I think it shows a deeper problem. Data retention was active already (PRISM is one of the programs that are known), but in the hand of the intelligence agencies. Police departements were envious of the capabilities of the agencies (and probably got some information considered useful from them) and rallied for their own data retention programs, but they had to be legal to be admissible in court.

So in each country where the Minister of Interior affairs or a top police officer was always pressuring for a data retetion law, there was probably a data retention program already in place, whose results were just unusable in public (e.g. in court).

go4t (-1)

Anonymous Coward | about 6 months ago | (#46693847)

pe0ple's faces is it attempts to

We need another cold war (4, Insightful)

GodfatherofSoul (174979) | about 6 months ago | (#46694015)

Those European communists appear to be stealing our freedom.

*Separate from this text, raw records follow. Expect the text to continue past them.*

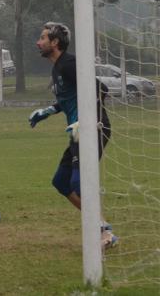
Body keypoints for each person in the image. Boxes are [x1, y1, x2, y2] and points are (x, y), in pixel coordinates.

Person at [30, 22, 116, 248]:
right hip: (79, 132)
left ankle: (104, 232)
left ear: (55, 42)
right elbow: (68, 98)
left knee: (79, 182)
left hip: (94, 128)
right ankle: (101, 227)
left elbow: (100, 90)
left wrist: (85, 121)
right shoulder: (57, 66)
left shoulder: (69, 64)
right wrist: (47, 111)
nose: (38, 42)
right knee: (61, 182)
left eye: (42, 38)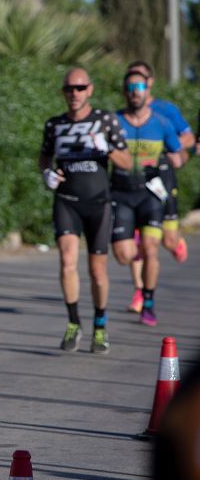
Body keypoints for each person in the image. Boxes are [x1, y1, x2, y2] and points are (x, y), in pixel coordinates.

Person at [38, 68, 130, 353]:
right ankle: (74, 323)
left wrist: (106, 149)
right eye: (69, 89)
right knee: (67, 261)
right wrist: (47, 174)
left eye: (79, 88)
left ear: (90, 89)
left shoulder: (105, 120)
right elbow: (44, 157)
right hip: (67, 201)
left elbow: (127, 162)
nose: (74, 94)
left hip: (98, 203)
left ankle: (100, 327)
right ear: (63, 92)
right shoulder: (55, 124)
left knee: (97, 271)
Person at [110, 71, 187, 326]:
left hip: (150, 194)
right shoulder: (114, 121)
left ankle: (148, 301)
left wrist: (181, 157)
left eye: (139, 86)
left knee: (151, 249)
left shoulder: (162, 123)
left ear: (147, 90)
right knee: (124, 254)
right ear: (125, 92)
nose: (135, 91)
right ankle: (141, 287)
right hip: (121, 193)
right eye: (130, 86)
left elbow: (178, 155)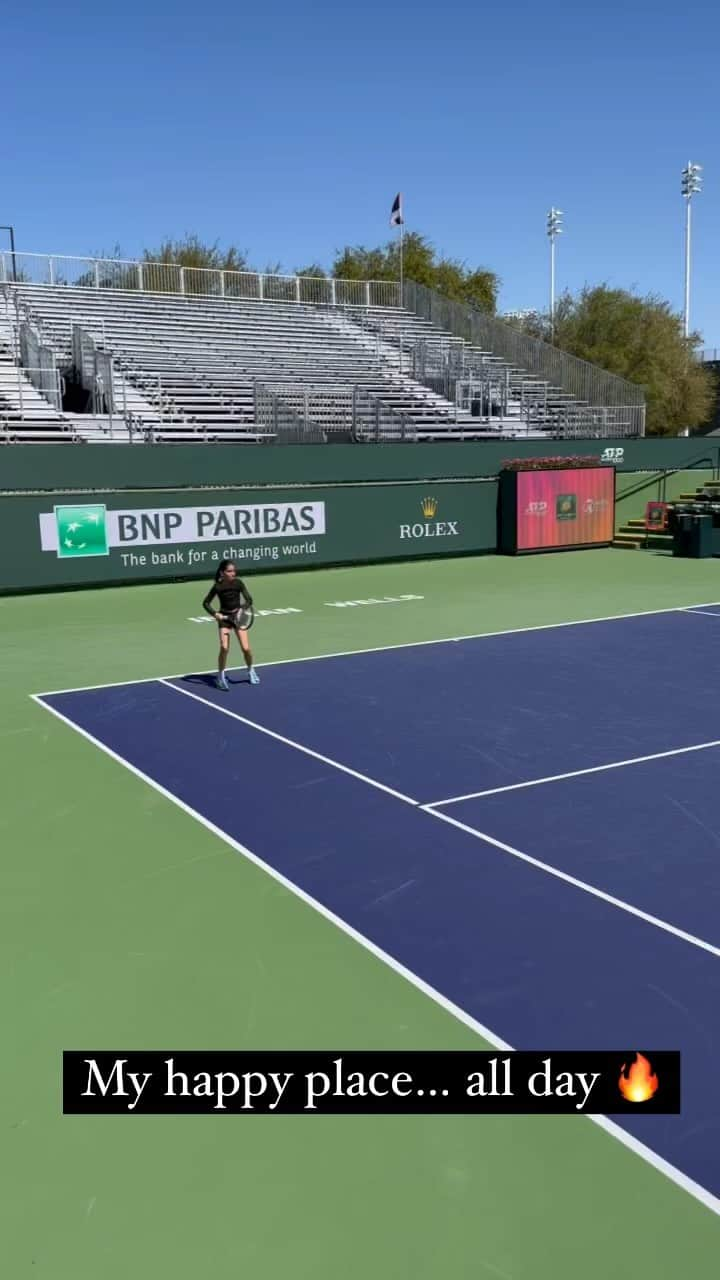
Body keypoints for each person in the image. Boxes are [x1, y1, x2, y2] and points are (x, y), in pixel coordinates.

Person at [202, 560, 260, 690]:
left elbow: (249, 600)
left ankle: (251, 670)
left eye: (234, 570)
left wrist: (241, 609)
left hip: (239, 618)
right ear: (222, 573)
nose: (233, 573)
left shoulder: (238, 583)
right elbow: (205, 603)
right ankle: (220, 677)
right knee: (224, 648)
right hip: (225, 620)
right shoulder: (217, 586)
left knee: (246, 649)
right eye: (229, 571)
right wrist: (215, 614)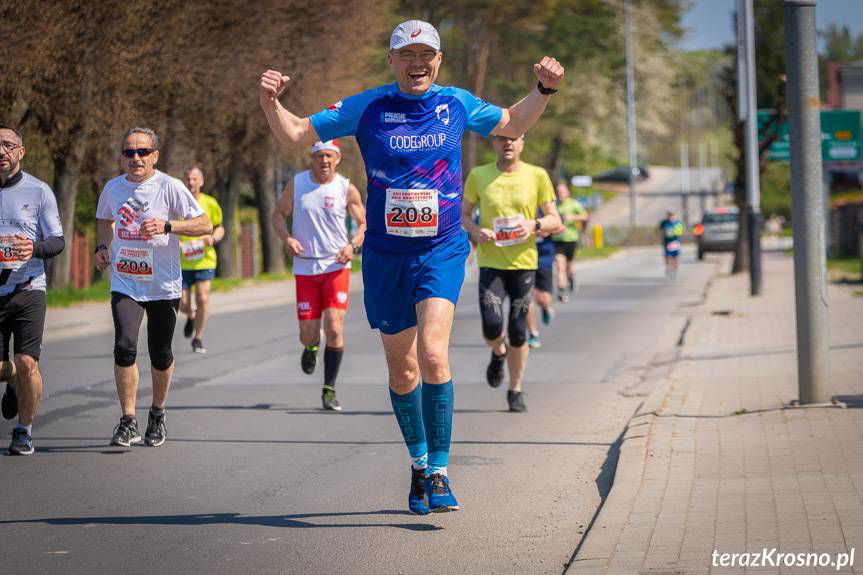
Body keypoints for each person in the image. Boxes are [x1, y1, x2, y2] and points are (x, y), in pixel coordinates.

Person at [259, 19, 563, 513]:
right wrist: (271, 102)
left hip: (440, 248)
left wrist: (544, 89)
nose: (417, 63)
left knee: (435, 355)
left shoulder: (456, 103)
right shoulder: (367, 106)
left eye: (426, 55)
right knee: (403, 371)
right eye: (407, 54)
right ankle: (419, 465)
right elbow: (297, 134)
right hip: (385, 255)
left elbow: (512, 122)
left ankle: (440, 472)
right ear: (392, 60)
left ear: (438, 60)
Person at [95, 127, 212, 448]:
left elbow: (204, 224)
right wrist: (102, 248)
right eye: (129, 152)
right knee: (124, 346)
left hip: (163, 284)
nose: (136, 158)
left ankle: (157, 414)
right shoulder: (112, 188)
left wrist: (167, 225)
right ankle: (128, 420)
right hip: (126, 281)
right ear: (122, 156)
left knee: (160, 353)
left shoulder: (170, 187)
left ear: (154, 156)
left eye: (142, 152)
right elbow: (104, 220)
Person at [462, 134, 561, 412]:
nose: (508, 143)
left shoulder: (537, 175)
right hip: (491, 262)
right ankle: (498, 352)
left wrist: (535, 224)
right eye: (501, 139)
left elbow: (556, 220)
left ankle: (515, 390)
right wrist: (476, 230)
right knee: (492, 326)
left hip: (524, 264)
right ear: (493, 144)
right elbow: (464, 214)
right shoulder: (479, 175)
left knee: (519, 331)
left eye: (513, 139)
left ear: (522, 144)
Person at [271, 140, 366, 411]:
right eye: (319, 156)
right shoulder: (297, 184)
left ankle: (329, 389)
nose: (324, 161)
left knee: (335, 327)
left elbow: (363, 224)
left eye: (329, 156)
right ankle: (311, 348)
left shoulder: (346, 188)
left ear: (338, 158)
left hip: (336, 266)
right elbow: (278, 215)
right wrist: (287, 239)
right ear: (311, 158)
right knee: (308, 333)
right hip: (305, 268)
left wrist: (353, 246)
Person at [0, 125, 65, 456]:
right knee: (6, 369)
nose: (1, 151)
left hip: (28, 287)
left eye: (8, 145)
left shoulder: (39, 191)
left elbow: (58, 241)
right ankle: (11, 381)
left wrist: (33, 249)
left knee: (27, 362)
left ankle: (23, 431)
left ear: (20, 152)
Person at [178, 166, 224, 354]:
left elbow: (220, 228)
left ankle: (198, 337)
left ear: (201, 181)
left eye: (195, 179)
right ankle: (191, 315)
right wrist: (177, 244)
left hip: (205, 260)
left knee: (203, 298)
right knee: (182, 304)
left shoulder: (210, 203)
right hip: (182, 261)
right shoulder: (177, 203)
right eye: (188, 179)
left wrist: (213, 238)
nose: (191, 183)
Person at [551, 182, 588, 303]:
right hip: (557, 240)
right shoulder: (554, 205)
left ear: (567, 192)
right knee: (559, 264)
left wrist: (574, 217)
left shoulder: (573, 204)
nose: (560, 194)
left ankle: (571, 278)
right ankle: (561, 290)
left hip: (571, 239)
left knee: (569, 265)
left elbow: (585, 216)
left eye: (562, 191)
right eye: (558, 192)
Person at [526, 226, 556, 349]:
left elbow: (560, 227)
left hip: (544, 258)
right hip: (522, 259)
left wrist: (544, 230)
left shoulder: (544, 207)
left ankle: (545, 306)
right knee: (526, 299)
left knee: (543, 298)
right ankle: (533, 333)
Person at [658, 209, 684, 280]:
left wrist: (677, 232)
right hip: (667, 242)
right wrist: (661, 239)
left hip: (675, 242)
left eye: (671, 214)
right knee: (667, 256)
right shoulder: (664, 222)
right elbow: (660, 231)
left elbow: (680, 232)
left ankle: (675, 270)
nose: (670, 215)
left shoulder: (677, 223)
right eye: (669, 214)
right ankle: (668, 268)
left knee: (675, 257)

Re:We need another cold war (2)

Opportunist (166417) | about 6 months ago | (#46694187)

Well, the price of freedom is vigilance. If you don't watch over it, it will be taken from you.

Doesn't take those pesky evil Commies for that, your own government is plenty if you let it run amok unchecked.

Re:We need another cold war (0)

Anonymous Coward | about 6 months ago | (#46699381)

You don't realize your freedom is in the Cloud now. Good-bye to personal property.

Re:We need another cold war (0)

Anonymous Coward | about 6 months ago | (#46699749)

And you will have pry it from my cold, dead hands! Soon the Russians think we are all Slavs, occupy and we get to live in the Ender's word. Then you get your freedom back very easily, for I will have cold, dead and bloody hands then.

Company data vs Big Gov Data (1)

onproton (3434437) | about 6 months ago | (#46695503)

The US currently has no law that requires companies to retain data, but they all pretty much do anyway. It's interesting because somehow requiring companies to retain data "stifles free speech" but the actual government collecting it in massive databases is apparently A-Okay!